Breaking the supplier's seal. Cutting or removing the seal on the meter or cut-out to reconnect the tails yourself, or letting a builder do it, is an offence. The meter-end connection and reseal belong to the meter operator or network operator. Only they may do it.

Assuming the electrician can move the meter. A registered electrician sets up the consumer unit end. They cannot make or break the sealed connection at the meter. If you plan the build on the assumption that your electrician will "just move the meter," the work stalls until the supplier attends.

No isolator, so everything waits on the network operator. Without a Henley block or supplier isolator, your electrician can't isolate the consumer unit from the supply without the DNO pulling the cut-out fuse. Every later board change then needs a supplier visit. Fitting an isolator at install removes that dependency.
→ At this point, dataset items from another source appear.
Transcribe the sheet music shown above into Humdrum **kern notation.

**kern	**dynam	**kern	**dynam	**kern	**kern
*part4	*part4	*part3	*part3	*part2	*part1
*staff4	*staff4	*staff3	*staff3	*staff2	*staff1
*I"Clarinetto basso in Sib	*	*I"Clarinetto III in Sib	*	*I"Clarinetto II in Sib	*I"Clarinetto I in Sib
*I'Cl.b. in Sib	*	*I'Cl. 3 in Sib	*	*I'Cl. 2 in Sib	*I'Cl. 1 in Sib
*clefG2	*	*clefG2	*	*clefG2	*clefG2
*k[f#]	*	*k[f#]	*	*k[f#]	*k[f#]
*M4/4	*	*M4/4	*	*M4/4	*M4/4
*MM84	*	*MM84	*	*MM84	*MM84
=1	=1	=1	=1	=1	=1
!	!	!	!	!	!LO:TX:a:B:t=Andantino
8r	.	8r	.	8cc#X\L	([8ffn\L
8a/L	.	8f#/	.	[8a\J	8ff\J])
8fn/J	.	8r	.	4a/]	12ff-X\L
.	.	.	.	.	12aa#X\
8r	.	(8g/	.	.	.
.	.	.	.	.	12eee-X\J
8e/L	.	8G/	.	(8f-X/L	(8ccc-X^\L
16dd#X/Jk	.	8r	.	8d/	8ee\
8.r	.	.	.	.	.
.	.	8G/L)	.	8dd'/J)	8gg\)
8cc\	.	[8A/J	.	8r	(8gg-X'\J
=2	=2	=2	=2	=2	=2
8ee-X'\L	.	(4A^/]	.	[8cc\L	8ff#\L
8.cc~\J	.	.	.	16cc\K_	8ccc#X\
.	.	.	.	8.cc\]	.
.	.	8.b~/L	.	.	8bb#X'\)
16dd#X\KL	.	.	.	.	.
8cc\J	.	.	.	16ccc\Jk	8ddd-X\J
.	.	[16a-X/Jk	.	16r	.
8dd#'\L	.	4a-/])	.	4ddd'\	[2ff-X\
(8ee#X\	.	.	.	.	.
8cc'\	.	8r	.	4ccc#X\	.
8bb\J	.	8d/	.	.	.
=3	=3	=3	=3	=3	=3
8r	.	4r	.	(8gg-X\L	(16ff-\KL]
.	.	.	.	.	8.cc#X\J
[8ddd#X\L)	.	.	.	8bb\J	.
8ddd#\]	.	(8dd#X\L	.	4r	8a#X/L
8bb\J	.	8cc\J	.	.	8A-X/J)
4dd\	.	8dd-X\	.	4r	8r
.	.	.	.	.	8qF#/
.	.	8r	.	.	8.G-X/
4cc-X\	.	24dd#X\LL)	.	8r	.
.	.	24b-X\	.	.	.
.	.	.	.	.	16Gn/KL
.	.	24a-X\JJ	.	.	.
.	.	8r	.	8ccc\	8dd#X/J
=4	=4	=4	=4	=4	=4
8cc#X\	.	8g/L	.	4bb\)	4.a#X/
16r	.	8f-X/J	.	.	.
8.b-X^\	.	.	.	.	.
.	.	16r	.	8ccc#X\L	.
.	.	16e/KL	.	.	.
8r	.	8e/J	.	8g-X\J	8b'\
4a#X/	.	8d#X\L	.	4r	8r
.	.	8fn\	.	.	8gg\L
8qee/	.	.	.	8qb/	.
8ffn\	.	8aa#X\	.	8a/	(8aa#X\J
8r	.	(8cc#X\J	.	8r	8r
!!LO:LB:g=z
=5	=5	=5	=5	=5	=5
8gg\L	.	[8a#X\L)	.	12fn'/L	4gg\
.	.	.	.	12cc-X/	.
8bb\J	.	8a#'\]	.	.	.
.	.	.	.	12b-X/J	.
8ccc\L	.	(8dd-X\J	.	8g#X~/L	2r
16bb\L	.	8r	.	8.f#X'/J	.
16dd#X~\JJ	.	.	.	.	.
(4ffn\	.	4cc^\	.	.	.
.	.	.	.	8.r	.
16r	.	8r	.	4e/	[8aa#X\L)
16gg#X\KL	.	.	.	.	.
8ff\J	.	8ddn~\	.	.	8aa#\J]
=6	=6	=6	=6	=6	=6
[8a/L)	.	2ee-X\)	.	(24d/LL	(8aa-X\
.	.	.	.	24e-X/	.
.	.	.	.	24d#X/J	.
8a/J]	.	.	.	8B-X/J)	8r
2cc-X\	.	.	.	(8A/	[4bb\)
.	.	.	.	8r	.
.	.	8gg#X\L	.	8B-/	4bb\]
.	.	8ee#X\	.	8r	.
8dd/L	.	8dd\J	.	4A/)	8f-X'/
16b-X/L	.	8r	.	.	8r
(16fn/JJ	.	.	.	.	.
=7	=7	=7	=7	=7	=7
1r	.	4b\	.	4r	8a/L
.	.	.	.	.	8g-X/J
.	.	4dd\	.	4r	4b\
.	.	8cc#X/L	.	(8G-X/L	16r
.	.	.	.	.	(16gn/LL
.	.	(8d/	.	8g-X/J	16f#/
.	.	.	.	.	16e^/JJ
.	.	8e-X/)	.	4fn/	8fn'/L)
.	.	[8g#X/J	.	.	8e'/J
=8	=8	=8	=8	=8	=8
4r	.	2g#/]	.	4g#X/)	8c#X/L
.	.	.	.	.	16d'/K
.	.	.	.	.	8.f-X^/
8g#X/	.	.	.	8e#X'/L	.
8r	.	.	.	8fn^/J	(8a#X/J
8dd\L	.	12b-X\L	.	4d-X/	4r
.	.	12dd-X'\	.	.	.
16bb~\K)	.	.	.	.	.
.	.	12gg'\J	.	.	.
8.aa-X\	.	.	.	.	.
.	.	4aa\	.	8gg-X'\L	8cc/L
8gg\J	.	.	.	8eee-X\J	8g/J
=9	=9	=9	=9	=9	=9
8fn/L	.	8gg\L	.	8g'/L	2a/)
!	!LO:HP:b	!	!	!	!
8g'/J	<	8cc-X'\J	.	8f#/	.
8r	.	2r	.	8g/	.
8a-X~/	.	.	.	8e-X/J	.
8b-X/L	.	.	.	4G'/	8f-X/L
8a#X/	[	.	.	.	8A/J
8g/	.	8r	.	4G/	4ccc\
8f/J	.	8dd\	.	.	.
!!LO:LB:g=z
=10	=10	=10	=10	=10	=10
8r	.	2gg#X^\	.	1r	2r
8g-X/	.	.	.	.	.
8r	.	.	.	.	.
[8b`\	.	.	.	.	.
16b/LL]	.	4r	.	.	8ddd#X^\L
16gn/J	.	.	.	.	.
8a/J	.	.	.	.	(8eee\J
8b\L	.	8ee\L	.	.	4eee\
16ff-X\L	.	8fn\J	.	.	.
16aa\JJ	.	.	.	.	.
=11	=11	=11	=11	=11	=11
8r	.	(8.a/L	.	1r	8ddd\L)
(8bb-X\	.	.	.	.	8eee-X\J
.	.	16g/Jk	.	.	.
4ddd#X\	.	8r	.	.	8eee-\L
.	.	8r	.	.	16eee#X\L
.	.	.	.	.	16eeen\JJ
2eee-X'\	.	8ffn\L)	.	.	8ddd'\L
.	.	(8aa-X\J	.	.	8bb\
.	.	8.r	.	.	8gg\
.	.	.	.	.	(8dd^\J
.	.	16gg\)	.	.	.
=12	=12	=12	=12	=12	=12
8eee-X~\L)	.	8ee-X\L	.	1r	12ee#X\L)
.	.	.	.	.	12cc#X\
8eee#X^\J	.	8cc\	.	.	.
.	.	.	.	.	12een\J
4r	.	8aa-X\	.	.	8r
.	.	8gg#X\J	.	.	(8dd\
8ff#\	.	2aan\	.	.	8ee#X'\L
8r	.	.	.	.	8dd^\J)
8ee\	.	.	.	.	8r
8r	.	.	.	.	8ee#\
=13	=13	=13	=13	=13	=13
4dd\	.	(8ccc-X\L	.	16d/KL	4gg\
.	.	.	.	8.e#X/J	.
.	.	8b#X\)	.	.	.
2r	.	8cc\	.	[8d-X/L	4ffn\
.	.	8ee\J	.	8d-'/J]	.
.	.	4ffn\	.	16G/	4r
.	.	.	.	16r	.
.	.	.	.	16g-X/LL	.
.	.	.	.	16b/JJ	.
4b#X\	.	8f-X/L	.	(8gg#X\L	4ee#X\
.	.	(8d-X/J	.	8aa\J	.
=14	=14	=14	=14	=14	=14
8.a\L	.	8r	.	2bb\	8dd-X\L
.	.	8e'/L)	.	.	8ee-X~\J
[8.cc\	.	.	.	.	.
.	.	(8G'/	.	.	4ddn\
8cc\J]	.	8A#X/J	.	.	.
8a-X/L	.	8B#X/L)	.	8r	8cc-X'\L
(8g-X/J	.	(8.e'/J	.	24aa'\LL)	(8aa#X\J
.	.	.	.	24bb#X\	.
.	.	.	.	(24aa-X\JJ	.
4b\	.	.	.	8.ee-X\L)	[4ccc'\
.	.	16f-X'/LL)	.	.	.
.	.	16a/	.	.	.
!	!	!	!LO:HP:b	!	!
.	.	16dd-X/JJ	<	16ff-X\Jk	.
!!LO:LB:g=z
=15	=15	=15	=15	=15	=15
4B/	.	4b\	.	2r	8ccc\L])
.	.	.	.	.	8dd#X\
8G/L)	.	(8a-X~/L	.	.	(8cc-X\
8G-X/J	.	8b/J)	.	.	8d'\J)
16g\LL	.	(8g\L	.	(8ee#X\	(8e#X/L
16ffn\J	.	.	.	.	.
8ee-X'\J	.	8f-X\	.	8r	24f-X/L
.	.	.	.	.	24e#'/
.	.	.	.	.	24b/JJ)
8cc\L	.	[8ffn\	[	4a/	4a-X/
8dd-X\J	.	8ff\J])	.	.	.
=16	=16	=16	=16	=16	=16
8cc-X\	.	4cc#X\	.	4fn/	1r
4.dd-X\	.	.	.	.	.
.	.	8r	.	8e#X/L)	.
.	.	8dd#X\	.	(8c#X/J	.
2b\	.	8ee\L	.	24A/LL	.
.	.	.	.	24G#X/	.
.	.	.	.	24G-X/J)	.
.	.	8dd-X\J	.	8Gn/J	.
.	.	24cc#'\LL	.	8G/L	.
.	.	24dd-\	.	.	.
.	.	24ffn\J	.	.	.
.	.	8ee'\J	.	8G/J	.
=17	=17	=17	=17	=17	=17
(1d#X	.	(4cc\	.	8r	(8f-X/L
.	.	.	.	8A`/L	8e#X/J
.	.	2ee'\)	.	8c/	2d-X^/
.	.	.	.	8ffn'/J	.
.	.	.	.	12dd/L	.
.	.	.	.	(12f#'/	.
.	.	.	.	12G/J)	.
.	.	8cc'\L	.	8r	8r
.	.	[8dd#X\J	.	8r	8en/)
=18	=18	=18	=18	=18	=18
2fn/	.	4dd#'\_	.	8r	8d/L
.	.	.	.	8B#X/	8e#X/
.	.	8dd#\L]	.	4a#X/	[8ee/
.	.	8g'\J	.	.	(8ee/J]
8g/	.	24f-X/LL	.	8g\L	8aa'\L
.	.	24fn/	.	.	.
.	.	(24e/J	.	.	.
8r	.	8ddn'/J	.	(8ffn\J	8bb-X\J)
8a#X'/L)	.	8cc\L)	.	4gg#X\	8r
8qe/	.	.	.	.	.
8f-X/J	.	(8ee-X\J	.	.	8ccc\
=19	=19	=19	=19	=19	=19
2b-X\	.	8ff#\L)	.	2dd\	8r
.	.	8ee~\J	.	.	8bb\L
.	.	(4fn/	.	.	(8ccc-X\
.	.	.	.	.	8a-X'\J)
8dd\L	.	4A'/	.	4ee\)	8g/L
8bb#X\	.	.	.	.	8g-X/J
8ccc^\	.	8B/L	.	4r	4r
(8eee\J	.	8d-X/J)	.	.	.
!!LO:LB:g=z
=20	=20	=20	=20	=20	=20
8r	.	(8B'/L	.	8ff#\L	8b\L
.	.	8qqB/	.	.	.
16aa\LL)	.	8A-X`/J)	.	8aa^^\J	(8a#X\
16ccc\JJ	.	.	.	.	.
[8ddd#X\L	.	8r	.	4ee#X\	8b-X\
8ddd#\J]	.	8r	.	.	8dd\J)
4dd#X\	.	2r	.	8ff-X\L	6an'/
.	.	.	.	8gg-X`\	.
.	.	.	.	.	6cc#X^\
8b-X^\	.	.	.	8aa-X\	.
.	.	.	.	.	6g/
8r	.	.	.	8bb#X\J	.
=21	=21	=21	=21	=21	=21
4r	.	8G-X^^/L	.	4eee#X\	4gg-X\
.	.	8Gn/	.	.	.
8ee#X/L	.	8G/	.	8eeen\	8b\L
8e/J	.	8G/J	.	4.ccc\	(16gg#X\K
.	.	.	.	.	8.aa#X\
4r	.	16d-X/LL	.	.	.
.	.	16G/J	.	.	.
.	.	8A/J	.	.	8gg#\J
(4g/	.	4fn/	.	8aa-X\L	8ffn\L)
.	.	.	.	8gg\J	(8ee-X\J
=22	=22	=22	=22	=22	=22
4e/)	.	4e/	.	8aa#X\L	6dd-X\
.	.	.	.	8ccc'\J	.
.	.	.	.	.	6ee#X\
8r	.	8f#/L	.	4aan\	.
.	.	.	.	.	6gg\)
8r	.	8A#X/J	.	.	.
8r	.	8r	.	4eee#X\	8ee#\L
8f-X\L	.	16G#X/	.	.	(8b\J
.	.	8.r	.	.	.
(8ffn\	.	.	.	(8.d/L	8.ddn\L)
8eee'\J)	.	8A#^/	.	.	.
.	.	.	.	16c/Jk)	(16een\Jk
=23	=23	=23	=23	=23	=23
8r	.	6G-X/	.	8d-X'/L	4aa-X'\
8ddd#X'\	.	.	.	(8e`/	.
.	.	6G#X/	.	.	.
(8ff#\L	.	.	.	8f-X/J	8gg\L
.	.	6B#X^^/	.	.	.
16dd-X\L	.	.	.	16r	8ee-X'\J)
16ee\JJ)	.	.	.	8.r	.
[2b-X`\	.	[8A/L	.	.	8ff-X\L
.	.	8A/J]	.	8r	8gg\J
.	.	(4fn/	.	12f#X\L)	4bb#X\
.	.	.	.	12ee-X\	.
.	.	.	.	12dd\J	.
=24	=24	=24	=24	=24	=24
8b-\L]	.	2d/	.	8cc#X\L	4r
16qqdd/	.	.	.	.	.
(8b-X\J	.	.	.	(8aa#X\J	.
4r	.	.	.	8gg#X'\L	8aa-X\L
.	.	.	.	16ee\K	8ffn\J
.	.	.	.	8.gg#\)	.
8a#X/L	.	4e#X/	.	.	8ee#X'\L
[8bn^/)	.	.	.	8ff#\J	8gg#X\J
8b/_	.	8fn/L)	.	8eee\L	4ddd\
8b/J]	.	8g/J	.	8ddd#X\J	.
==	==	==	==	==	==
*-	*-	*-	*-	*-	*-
Mismatched tails and main switch rating. The tails, the main switch in the consumer unit, and the cut-out fuse all have to agree on rating. A 100A switch behind 16mm tails, or 25mm tails terminated into an undersized switch, is the kind of mismatch that surfaces on an inspection report.

Where you'll need this

  • Utility meter relocation - new tails connect the relocated meter to the consumer unit, with the meter end disconnected, reconnected, and sealed by the supplier
  • First fix electrics - the consumer unit and its supply tails are set up as the electrical first fix begins, around the supplier's meter date

Meter tails come up on any extension, conversion, or renovation where the meter moves, the consumer unit is relocated or replaced, or the supply is upgraded. The cable is cheap and the run is short, but the split of responsibility between your electrician and the supplier, and the seal you cannot touch, are what determine whether the work flows or stalls.